The Impact of Non-pelvic Robotic Colorectal Surgery on Robotic Rectal Resections

Laila Rashidi, MD, Jennifer Lee, MD, Oliver Bellevue, MD, Amir Bastawrous, MD. Swedish Colon and Rectal Clinic

INTRODUCTION: The role of robotic surgery for colon and rectal surgery is still being defined.  Some colorectal surgeons have advocated for limiting the use of da Vinci technology for rectal dissections only, where the advantages over laparoscopic surgery are less in question.  Others have recommended a liberal utilization for all colon and rectal procedures.  The objective of this study was to determine differences in short-term outcomes in robotic rectal procedures of surgeons who limited their robotic experience to pelvic surgery as opposed to those who perform both rectal and colon procedures.

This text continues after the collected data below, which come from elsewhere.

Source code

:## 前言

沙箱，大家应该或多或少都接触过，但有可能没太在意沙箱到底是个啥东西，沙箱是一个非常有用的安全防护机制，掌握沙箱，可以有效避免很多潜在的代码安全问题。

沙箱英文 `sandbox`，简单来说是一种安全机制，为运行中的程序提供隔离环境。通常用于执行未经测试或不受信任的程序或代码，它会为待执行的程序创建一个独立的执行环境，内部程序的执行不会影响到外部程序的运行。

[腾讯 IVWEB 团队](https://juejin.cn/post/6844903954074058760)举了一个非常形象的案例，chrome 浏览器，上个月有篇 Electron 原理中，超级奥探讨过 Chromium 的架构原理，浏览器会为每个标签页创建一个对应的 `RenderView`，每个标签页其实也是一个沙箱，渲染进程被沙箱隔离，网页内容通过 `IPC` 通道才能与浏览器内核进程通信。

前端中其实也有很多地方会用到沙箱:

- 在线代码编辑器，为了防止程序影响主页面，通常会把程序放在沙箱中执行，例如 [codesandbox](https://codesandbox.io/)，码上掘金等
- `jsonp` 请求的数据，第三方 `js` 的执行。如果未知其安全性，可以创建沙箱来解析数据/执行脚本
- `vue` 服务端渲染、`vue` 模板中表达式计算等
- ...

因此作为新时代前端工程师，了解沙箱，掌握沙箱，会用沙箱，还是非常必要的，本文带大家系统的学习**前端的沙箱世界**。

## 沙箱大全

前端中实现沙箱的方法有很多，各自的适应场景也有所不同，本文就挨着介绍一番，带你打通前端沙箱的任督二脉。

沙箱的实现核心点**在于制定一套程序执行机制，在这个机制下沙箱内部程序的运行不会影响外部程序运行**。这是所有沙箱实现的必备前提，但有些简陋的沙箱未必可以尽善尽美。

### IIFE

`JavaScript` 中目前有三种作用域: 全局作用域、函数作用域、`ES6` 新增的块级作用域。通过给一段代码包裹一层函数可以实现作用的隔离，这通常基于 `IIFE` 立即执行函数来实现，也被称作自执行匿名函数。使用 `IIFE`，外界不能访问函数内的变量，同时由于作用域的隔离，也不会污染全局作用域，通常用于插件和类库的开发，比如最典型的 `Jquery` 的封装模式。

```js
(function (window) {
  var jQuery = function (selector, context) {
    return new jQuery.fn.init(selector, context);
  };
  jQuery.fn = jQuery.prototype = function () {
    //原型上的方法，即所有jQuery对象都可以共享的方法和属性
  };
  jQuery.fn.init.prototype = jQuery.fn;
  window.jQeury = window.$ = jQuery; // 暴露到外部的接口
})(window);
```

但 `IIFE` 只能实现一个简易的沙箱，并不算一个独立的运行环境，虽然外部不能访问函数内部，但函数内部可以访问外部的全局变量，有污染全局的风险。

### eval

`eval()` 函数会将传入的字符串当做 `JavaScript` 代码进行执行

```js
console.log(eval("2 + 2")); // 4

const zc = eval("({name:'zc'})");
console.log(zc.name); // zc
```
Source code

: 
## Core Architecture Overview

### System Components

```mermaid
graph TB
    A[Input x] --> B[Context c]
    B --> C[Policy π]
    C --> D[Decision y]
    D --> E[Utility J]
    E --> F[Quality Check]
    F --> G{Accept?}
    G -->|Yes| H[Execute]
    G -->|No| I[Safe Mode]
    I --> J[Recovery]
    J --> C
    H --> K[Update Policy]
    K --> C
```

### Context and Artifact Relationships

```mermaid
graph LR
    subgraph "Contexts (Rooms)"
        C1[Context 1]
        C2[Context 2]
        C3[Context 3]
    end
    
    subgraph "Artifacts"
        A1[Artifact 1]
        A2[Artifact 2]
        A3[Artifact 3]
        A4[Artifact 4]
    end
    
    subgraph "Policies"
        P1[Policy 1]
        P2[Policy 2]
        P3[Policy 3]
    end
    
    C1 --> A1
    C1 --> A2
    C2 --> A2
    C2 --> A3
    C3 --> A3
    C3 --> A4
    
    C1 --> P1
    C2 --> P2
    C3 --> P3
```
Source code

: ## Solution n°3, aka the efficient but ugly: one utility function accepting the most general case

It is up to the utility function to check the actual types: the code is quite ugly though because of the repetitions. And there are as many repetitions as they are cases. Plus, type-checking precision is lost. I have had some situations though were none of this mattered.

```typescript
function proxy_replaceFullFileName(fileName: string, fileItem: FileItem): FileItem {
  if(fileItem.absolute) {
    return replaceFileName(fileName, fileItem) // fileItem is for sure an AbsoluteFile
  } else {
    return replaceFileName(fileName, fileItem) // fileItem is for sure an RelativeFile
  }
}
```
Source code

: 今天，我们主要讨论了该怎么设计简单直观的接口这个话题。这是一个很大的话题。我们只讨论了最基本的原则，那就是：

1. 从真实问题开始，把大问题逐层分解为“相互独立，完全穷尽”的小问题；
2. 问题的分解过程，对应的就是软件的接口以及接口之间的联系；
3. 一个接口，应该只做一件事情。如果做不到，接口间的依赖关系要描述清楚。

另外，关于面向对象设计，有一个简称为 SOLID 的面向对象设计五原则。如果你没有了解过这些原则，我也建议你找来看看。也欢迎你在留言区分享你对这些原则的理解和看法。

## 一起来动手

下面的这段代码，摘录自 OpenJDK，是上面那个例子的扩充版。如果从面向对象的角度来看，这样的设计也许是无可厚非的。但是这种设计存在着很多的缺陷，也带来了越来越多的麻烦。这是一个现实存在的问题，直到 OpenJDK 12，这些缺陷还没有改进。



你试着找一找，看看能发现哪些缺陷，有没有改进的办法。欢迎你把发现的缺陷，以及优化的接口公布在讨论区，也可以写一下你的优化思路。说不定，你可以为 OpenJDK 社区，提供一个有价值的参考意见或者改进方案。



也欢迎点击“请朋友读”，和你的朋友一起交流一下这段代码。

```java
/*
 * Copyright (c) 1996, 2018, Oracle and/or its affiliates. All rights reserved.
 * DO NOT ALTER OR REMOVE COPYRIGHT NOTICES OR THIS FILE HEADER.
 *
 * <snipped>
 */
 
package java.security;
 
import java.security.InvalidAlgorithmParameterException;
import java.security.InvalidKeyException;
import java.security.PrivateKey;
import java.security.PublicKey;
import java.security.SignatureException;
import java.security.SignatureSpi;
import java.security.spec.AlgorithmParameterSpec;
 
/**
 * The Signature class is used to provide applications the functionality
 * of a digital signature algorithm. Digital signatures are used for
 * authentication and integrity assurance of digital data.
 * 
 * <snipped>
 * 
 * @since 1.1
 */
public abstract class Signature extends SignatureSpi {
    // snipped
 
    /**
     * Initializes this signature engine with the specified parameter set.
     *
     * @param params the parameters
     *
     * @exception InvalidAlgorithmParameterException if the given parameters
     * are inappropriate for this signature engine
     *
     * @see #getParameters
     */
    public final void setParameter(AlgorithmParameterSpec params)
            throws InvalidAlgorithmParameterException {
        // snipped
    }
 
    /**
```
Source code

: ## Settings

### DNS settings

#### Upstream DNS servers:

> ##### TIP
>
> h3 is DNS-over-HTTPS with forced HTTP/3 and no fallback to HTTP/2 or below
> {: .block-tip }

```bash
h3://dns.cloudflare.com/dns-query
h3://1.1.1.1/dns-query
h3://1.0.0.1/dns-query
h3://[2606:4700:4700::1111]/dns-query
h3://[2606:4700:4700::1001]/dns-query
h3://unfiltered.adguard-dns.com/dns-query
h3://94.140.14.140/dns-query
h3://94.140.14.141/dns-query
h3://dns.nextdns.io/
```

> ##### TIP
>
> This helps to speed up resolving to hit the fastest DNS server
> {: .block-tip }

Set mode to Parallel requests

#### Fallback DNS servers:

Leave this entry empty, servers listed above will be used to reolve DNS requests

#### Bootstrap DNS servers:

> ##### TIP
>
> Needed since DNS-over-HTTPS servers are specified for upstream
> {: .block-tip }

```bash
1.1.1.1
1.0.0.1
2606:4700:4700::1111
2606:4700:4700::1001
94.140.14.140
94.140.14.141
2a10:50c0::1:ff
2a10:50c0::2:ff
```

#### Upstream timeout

METHOD: We conducted a retrospective review of all patients who underwent robotic Left Colectomy, Low Anterior Resection and Abdominal Perineal Resection between January 2011 and September 2015 at Swedish Medical Center (Seattle, WA).  Patients were grouped according to the robotic philosophy of the operating surgeon.  Patients in Group A had surgeons who performed only robotic pelvic resections, whereas those in Group B included surgeons who performed all types of colorectal operations robotically.  Data elements include gender, age, operative time, type of anastomosis, length of hospital stay (LOS), postoperative complications, conversion to open, and time to return of bowel function.

RESULTS: A total of 177 patients were analyzed. Group A consisted of 48 patients (27%) versus Group B included 129 patients (73%). There was no significant difference in type of operation. There was a significant difference in the percent of intracorporeal anastomosis performed in Group A vs. Group B (54.17 vs. 79.1 %, p<0.0001). Overall operative time was significantly longer in Group A compared to Group B (335 vs. 252 min, p<0.0001). Both the time to return of bowel function and length of stay were longer in Group A vs. Group B (2.97 vs. 2.10 days, p<0.0001; 5.40 vs. 4.10  days, p<0.02, respectively). Group A had more complications and a higher conversion rate to open (18% vs. 5%, p< 0.0001; 14 %vs. 1%, p< 0.0004).

CONCLUSION: Our results demonstrate a correlation between broader robotic experience and improved outcomes when performing pelvic colorectal resections. Surgeons who limited their robotic procedures had longer operative times, longer hospital stays, longer return of bowel function, as well as a higher complication and conversion rates.  There may be cumulative benefits to an expanded use of the da Vinci platform.  Expanded use may demonstrate a more complete or more rapid progression through the learning curve.